Input data:
____

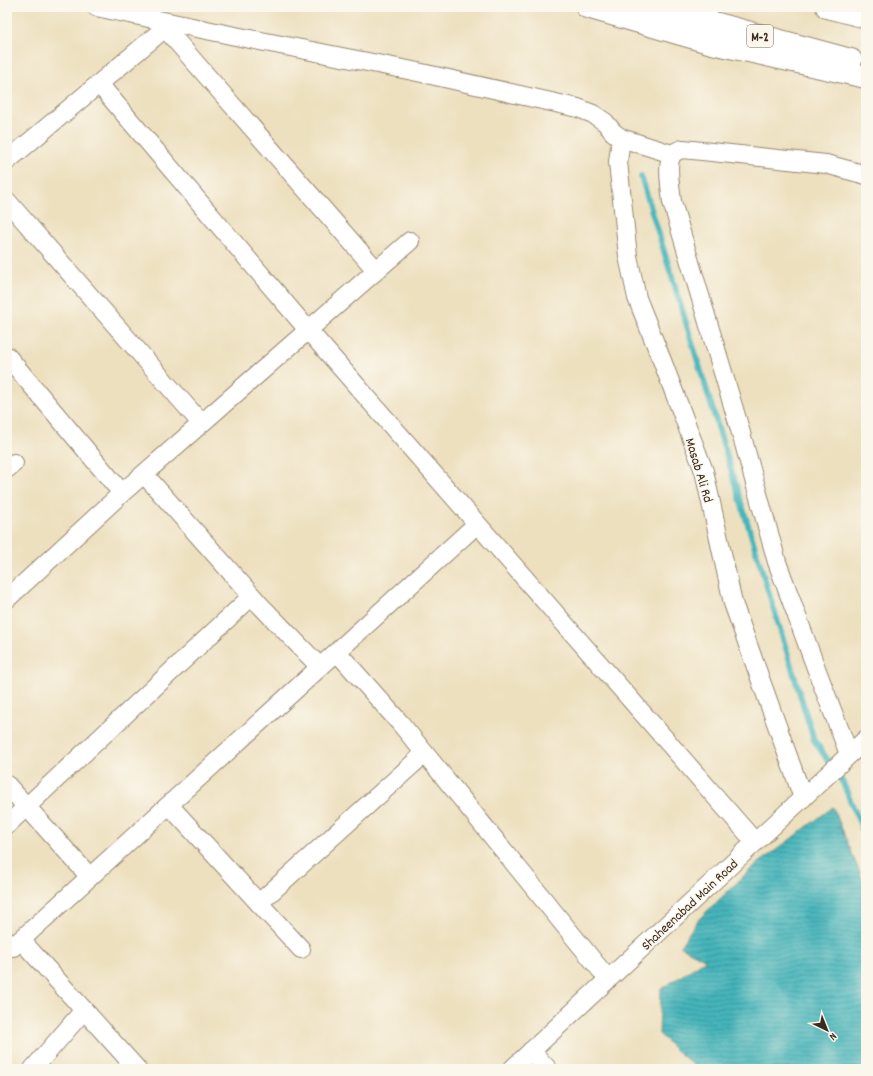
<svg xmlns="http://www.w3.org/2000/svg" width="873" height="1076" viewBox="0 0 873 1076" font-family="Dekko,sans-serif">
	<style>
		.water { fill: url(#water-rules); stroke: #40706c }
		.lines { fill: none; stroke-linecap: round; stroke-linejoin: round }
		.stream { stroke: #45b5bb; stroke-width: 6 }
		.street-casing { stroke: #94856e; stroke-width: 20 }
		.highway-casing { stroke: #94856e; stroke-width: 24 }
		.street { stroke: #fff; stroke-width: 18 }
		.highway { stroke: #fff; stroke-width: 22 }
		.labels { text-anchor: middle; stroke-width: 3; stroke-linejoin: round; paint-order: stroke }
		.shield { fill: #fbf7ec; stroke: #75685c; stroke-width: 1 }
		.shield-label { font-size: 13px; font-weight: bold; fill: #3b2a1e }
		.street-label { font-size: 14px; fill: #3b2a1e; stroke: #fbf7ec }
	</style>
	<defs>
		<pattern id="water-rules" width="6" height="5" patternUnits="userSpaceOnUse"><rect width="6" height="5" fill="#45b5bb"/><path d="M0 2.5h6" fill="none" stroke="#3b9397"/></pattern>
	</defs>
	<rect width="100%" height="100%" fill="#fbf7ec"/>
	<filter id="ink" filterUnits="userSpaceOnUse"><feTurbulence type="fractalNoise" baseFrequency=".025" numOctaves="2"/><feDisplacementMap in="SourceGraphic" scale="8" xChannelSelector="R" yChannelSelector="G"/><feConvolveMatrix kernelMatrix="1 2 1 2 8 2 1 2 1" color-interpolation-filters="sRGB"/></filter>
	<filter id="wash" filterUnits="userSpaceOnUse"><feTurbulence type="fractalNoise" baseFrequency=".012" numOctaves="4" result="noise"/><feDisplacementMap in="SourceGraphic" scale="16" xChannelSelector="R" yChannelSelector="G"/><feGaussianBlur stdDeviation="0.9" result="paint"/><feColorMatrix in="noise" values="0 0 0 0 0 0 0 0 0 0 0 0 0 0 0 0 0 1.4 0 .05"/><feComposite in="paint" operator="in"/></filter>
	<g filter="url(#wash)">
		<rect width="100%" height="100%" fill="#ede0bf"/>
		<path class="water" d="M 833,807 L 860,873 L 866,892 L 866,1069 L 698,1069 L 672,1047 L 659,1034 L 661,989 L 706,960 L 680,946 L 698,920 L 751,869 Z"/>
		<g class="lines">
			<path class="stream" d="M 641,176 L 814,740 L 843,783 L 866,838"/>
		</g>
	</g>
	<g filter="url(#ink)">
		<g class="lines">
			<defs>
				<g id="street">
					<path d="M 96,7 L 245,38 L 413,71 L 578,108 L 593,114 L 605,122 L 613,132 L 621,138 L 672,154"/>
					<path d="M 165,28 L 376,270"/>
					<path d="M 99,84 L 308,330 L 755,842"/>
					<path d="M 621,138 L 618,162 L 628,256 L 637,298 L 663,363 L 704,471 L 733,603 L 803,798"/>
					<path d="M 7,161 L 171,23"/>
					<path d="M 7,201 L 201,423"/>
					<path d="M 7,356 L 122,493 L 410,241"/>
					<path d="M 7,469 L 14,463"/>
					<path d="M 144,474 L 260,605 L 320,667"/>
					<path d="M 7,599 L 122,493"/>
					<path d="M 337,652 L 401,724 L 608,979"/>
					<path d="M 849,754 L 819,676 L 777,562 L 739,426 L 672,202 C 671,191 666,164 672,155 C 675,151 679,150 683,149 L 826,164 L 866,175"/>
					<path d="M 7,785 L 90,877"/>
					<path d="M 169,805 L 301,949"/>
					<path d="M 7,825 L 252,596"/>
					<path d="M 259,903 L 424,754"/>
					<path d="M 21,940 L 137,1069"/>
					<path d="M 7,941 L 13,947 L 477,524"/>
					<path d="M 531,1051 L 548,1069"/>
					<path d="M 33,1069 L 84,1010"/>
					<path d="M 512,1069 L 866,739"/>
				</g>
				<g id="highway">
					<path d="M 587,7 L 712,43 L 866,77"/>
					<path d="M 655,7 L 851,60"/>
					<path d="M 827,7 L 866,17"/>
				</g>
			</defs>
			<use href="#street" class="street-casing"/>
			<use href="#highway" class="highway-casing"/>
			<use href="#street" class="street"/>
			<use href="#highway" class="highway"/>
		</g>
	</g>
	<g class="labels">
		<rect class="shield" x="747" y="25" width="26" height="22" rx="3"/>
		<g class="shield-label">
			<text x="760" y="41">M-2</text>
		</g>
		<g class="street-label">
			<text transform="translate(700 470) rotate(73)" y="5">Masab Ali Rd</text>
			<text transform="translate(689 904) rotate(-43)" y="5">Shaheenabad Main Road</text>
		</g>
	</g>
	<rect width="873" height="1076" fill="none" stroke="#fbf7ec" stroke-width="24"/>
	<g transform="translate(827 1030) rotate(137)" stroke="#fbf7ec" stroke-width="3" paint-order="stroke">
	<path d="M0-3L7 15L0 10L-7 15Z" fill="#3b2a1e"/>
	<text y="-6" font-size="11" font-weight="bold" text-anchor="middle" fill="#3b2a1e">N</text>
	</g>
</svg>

____

Task instructions: Where does the word "round" appear in the records above? Return every line that holds it.

Finished exercise:
		.lines { fill: none; stroke-linecap: round; stroke-linejoin: round }
		.labels { text-anchor: middle; stroke-width: 3; stroke-linejoin: round; paint-order: stroke }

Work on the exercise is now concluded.